━━━ Material for the task

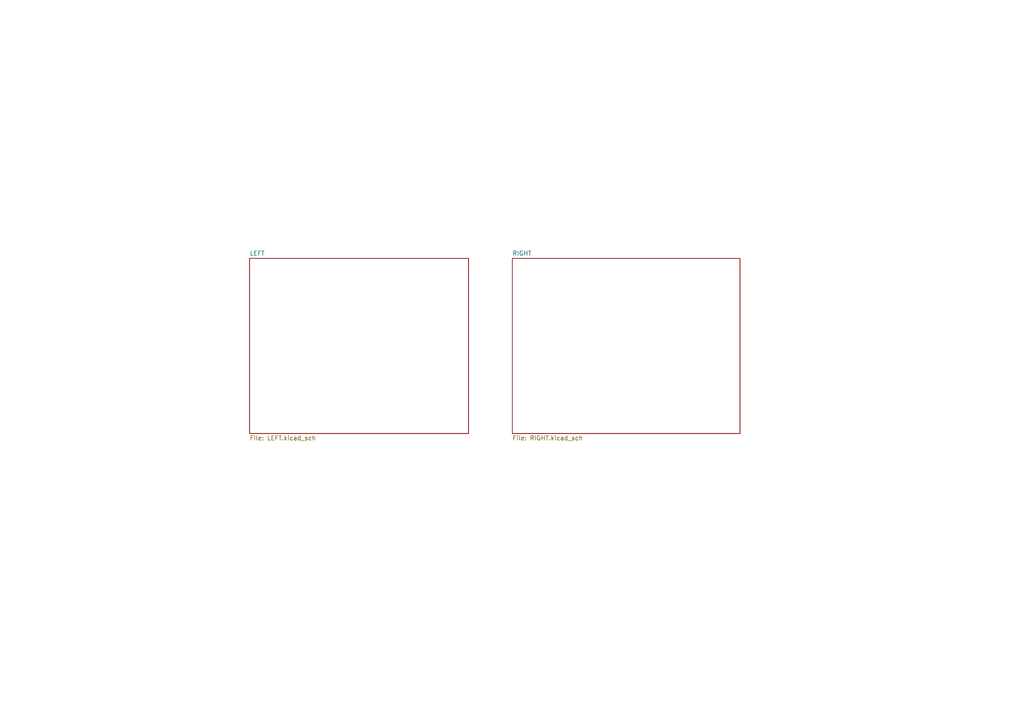
<source format=kicad_sch>
(kicad_sch
	(version 20250114)
	(generator "eeschema")
	(generator_version "9.0")
	(uuid "1018b541-983e-417e-8022-b46deb6b0f11")
	(paper "A4")
	(lib_symbols)
	(sheet
		(at 148.59 74.93)
		(size 66.04 50.8)
		(exclude_from_sim no)
		(in_bom yes)
		(on_board yes)
		(dnp no)
		(fields_autoplaced yes)
		(stroke
			(width 0.1524)
			(type solid)
		)
		(fill
			(color 0 0 0 0.0000)
		)
		(uuid "101a9f69-99ed-471a-b19b-cf20bbe59297")
		(property "Sheetname" "RIGHT"
			(at 148.59 74.2184 0)
			(effects
				(font
					(size 1.27 1.27)
				)
				(justify left bottom)
			)
		)
		(property "Sheetfile" "RIGHT.kicad_sch"
			(at 148.59 126.3146 0)
			(effects
				(font
					(size 1.27 1.27)
				)
				(justify left top)
			)
		)
		(instances
			(project "ATOM"
				(path "/1018b541-983e-417e-8022-b46deb6b0f11"
					(page "3")
				)
			)
		)
	)
	(sheet
		(at 72.39 74.93)
		(size 63.5 50.8)
		(exclude_from_sim no)
		(in_bom yes)
		(on_board yes)
		(dnp no)
		(fields_autoplaced yes)
		(stroke
			(width 0.1524)
			(type solid)
		)
		(fill
			(color 0 0 0 0.0000)
		)
		(uuid "a756b100-d835-476f-863b-060a511011ef")
		(property "Sheetname" "LEFT"
			(at 72.39 74.2184 0)
			(effects
				(font
					(size 1.27 1.27)
				)
				(justify left bottom)
			)
		)
		(property "Sheetfile" "LEFT.kicad_sch"
			(at 72.39 126.3146 0)
			(effects
				(font
					(size 1.27 1.27)
				)
				(justify left top)
			)
		)
		(instances
			(project "ATOM"
				(path "/1018b541-983e-417e-8022-b46deb6b0f11"
					(page "2")
				)
			)
		)
	)
	(sheet_instances
		(path "/"
			(page "1")
		)
	)
	(embedded_fonts no)
)

</source>
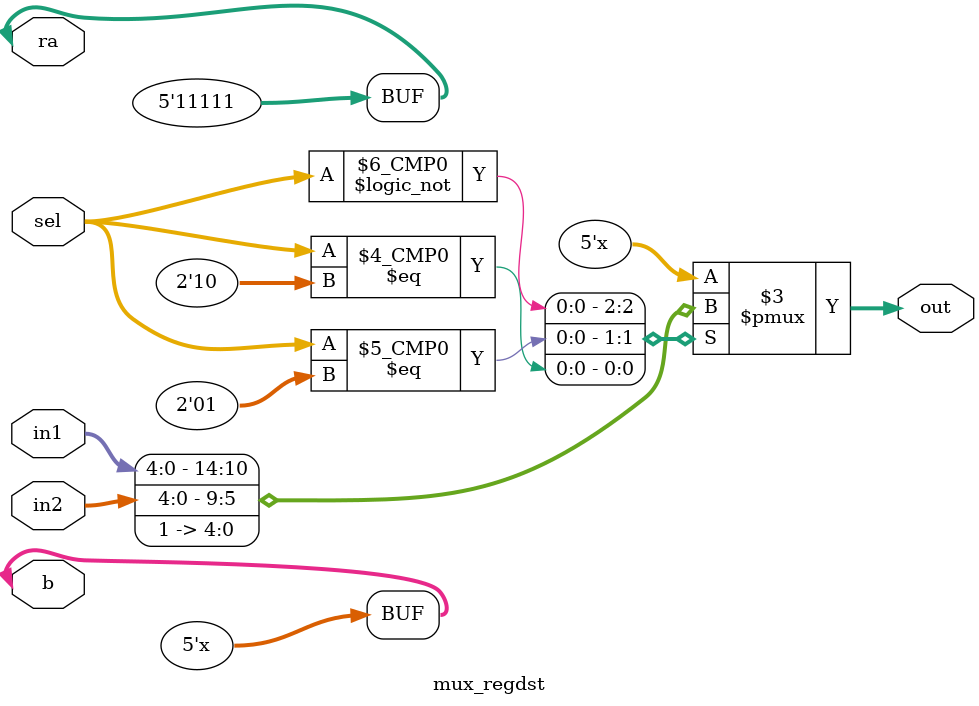
<source format=v>

module mux_regdst(in1, in2 , ra , b , sel , out);
input [4:0] in1, in2 ,ra , b ;
input [1:0] sel;
output reg [4:0]  out ;
assign #5  ra = 5'b11111 ;
assign #5 b = 5'bxxxxx ;
always @ (in1, in2, sel)
begin 
case(sel)  
2'b00 : #5 out = in1 ;
2'b01 : #5 out = in2 ;
2'b10 : #5 out = ra ;
2'b11 : #5 out = b ; 
endcase
end 
endmodule 


</source>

━━━━━━

Required work » Reproduce each line of the records in which "assign" appears.

Result »
assign #5  ra = 5'b11111 ;
assign #5 b = 5'bxxxxx ;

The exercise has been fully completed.